You can’t block it. You can’t stop it. Because if you do, you disappear from Google Search altogether.
That’s not consent. That’s dependence.
And it’s dangerous.
What This Means for Newsrooms
Let’s be clear. AI is not a journalist.
It cannot attend a press conference.
It cannot investigate a scam.
It cannot file an RTI.
It cannot earn trust, feel fear, take responsibility.
All it can do is remix and summarize the work of people who did.
But now, those people are being replaced in the chain. The platform takes their work, rewrites it, and presents it as a product.
And the journalist — the one who did the work — disappears from view.
That’s not innovation. That’s erasure.
And Even If AI Starts Paying — Who Wins?
Let’s say OpenAI and Google start cutting cheques.
Will that fix everything?
Maybe it helps publishers recover lost ad revenue.
Maybe it makes up for the drop in clicks, the vanishing homepage traffic, the SEO decay.
But what about the journalist?
What about the one who did the legwork?
The one whose name disappears from the AI summary?
The one whose byline never shows up in the answer?
If money flows, but credit doesn’t, does it really help the person who created the story?
That’s the uncomfortable truth.
Even with AI licensing deals, it’s still the same game —
The platform profits. The publisher adjusts.
And the journalist fades.
That’s not a sustainable ecosystem.
That’s a system where value is extracted, not shared.
What Happens If More Companies Join Cloudflare
Right now it’s just Cloudflare. But imagine if other internet infrastructure companies also start blocking AI bots.
Akamai. AWS CloudFront. Fastly. Vercel. Netlify.
If they follow Cloudflare’s lead, AI models will start losing access to real-time, high-quality content.
They won’t be able to keep up.
Their answers will go stale.
Their hallucinations will rise.
And maybe, just maybe, they’ll be forced to do what they should have done all along — ask for permission and pay for value.
But That Still Leaves One Question
If Cloudflare can say no to AI, why can’t we?
Why can’t users choose to visit a news site instead of asking a chatbot?
Why can’t creators stop giving away their work for free, just to feed a machine that doesn’t credit them?
Why can’t we, the people who read, write, and search, decide that news is not just data — it is a public service?
Journalism doesn’t survive because it exists.
It survives because someone reads it, shares it, supports it.
AI didn’t break journalism.
But how we use AI might.
My Take Here:
Cloudflare did its part.
And yes, maybe AI companies will start paying.
Maybe licensing deals will come.
Maybe publishers will recover some of the revenue they lost when users stopped clicking.
But let’s be honest — even when money flows, it usually flows up.
The platform gets stronger.
The publisher gets compensated.
But the journalist — the one who created the story — still disappears from the chain.
So the question isn’t just whether AI should crawl.
It’s whether the people who built the web of knowledge will ever be seen again.
That’s why this isn’t just a tech debate.
It’s a cultural reset.
Stop reading answers with no names.
Stop replacing truth-seekers with token payments.

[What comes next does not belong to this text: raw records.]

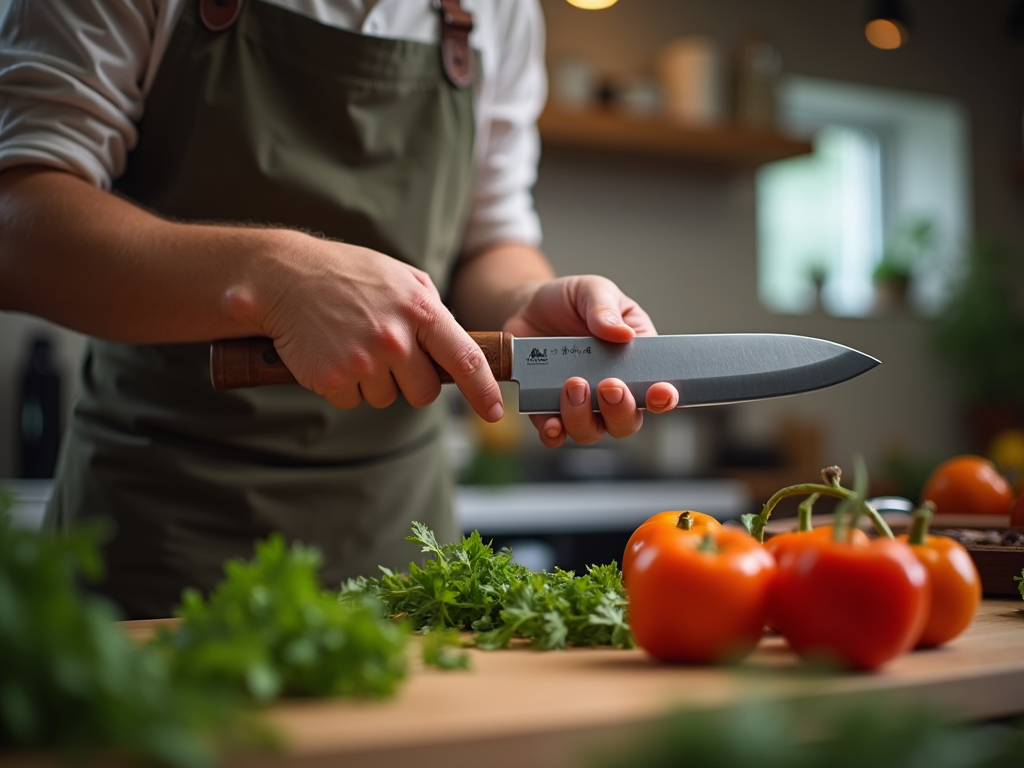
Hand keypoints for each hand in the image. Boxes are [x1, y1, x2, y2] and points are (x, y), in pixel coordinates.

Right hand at [250, 233, 504, 421]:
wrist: (283, 275)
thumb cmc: (347, 275)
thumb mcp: (401, 278)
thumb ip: (431, 311)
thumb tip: (455, 347)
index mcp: (420, 309)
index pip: (465, 359)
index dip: (483, 391)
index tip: (495, 411)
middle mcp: (396, 338)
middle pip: (423, 393)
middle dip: (410, 382)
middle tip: (386, 353)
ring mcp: (364, 360)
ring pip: (385, 398)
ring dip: (372, 380)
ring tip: (352, 342)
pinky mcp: (333, 379)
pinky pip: (352, 400)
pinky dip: (343, 384)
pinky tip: (331, 352)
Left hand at [501, 275, 678, 446]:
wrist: (529, 307)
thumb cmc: (571, 301)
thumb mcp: (593, 291)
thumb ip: (605, 308)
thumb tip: (622, 333)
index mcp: (634, 362)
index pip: (657, 390)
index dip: (663, 398)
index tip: (660, 393)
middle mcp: (610, 391)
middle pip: (626, 421)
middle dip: (620, 410)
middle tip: (609, 385)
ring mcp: (580, 404)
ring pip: (591, 430)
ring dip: (583, 417)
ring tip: (572, 385)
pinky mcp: (548, 408)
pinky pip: (555, 432)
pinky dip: (554, 432)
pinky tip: (551, 423)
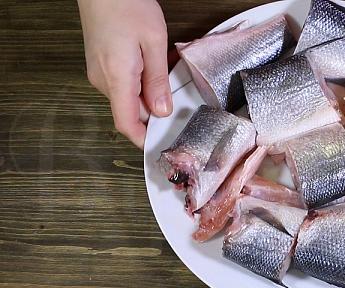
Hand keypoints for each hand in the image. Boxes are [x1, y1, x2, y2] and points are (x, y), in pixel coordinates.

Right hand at [78, 0, 171, 147]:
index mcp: (117, 78)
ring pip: (127, 97)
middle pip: (130, 111)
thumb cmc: (126, 5)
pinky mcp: (100, 64)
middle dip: (154, 111)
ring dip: (147, 94)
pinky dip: (139, 82)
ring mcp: (98, 72)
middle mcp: (102, 80)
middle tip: (175, 99)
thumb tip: (162, 110)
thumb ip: (158, 80)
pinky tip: (150, 65)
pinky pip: (122, 84)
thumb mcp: (154, 42)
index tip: (160, 144)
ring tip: (164, 72)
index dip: (143, 139)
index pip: (126, 123)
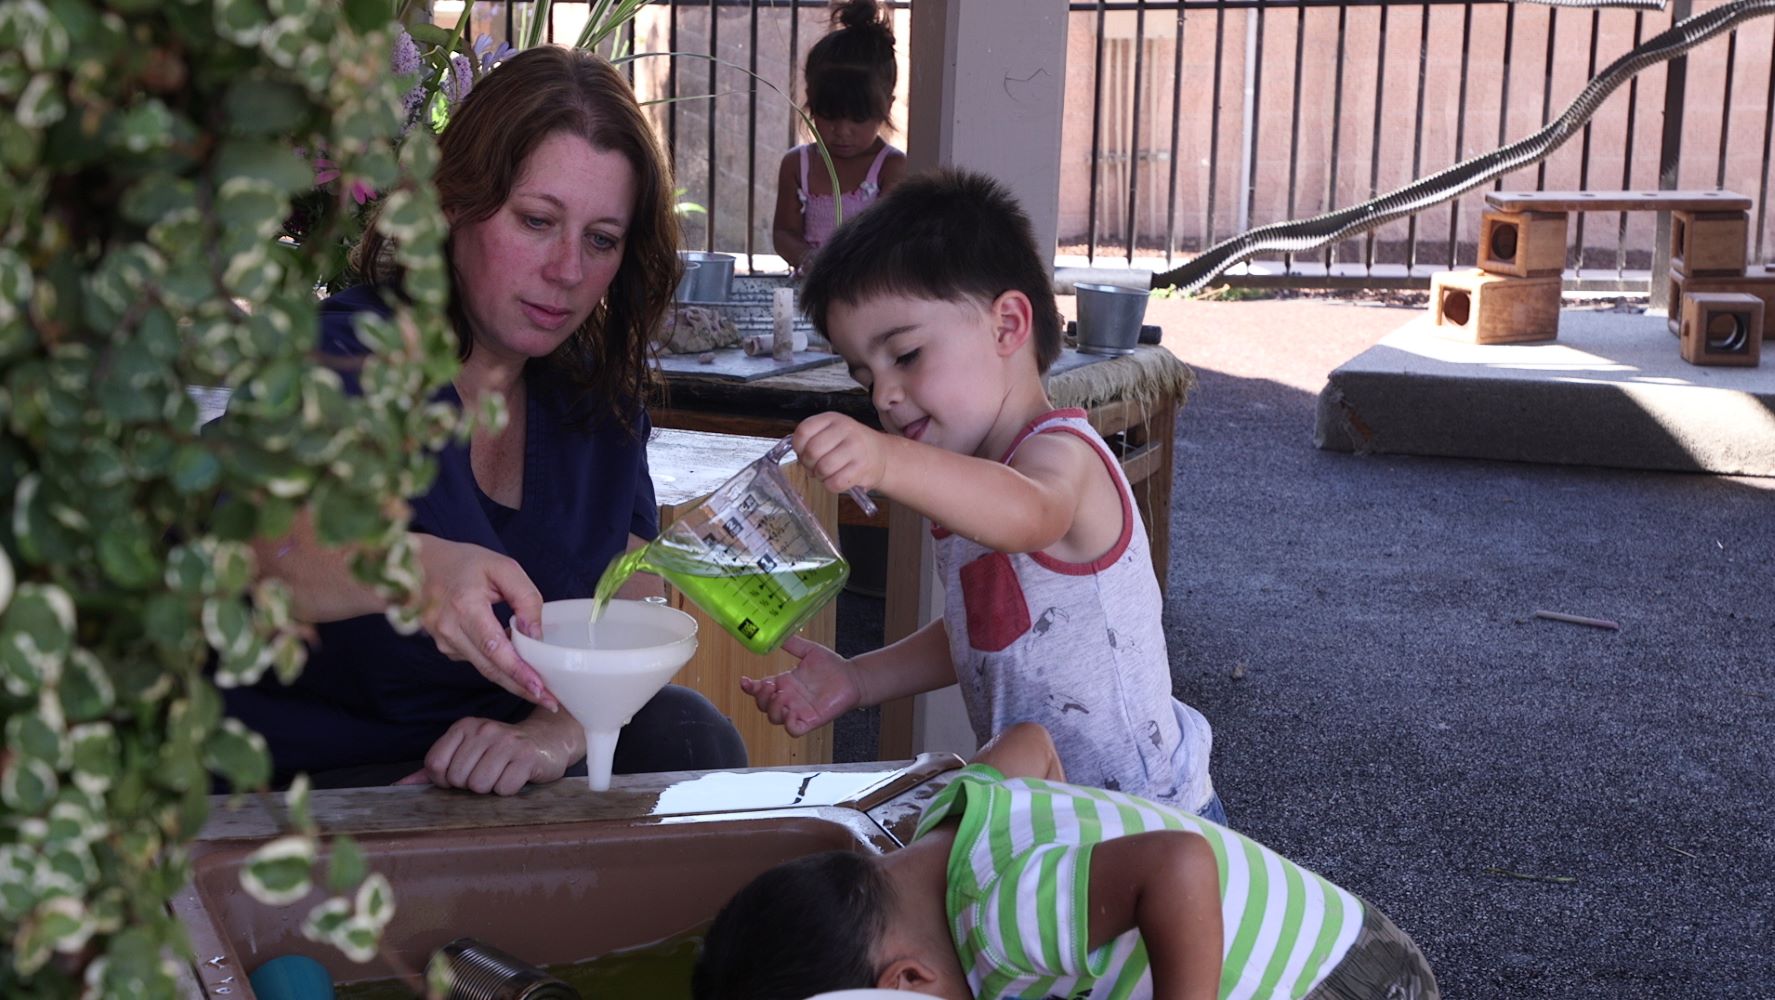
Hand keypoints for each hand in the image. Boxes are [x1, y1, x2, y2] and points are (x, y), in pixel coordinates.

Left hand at [395, 713, 578, 795]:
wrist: (548, 741)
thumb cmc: (502, 752)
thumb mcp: (467, 752)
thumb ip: (434, 769)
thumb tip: (397, 786)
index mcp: (465, 727)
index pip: (435, 765)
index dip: (445, 781)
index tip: (462, 776)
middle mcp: (484, 730)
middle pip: (458, 778)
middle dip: (471, 786)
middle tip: (488, 774)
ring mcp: (507, 742)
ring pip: (480, 785)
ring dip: (491, 789)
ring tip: (502, 775)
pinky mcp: (527, 757)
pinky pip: (504, 789)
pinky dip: (509, 790)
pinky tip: (517, 777)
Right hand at [415, 535, 556, 710]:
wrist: (419, 564)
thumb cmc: (464, 562)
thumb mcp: (503, 568)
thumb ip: (525, 598)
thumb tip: (535, 633)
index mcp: (465, 606)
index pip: (495, 648)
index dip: (518, 672)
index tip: (541, 689)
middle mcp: (450, 629)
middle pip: (490, 668)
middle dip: (522, 687)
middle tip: (551, 701)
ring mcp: (444, 641)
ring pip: (484, 668)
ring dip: (513, 680)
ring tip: (542, 690)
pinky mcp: (445, 646)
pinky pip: (477, 660)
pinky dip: (498, 666)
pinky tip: (518, 667)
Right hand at [738, 635, 862, 736]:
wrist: (853, 677)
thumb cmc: (833, 666)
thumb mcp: (809, 651)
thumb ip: (793, 643)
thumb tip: (778, 633)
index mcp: (785, 682)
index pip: (760, 689)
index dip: (749, 688)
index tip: (745, 681)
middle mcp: (789, 698)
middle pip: (763, 706)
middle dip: (760, 697)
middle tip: (769, 686)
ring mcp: (798, 710)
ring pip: (774, 718)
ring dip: (773, 708)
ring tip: (782, 695)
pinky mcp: (811, 720)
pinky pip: (793, 730)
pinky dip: (788, 724)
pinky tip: (791, 712)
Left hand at [792, 412, 889, 496]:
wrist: (880, 455)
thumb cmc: (850, 446)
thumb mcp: (832, 432)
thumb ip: (812, 439)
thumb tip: (800, 457)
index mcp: (832, 419)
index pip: (803, 431)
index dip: (798, 448)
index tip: (804, 453)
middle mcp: (845, 429)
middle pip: (812, 451)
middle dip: (809, 464)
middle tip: (815, 467)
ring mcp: (855, 448)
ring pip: (823, 468)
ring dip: (821, 476)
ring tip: (827, 473)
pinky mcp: (862, 467)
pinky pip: (835, 482)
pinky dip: (831, 486)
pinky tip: (837, 480)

Stop acting like summaries are enough.
Because the future of journalism doesn’t depend on scraping policies or payment deals.
It depends on visibility, credit, and choice.
Cloudflare took the first step.
Now it’s our turn.
Go to the original source.
Read the full story.
Support the human who made it possible.
That’s how journalism survives.
Not by feeding the machine — but by remembering who wrote the first word.
Written by someone who still believes the byline matters.
For everyone whose work built the internet, but got forgotten when the machines showed up.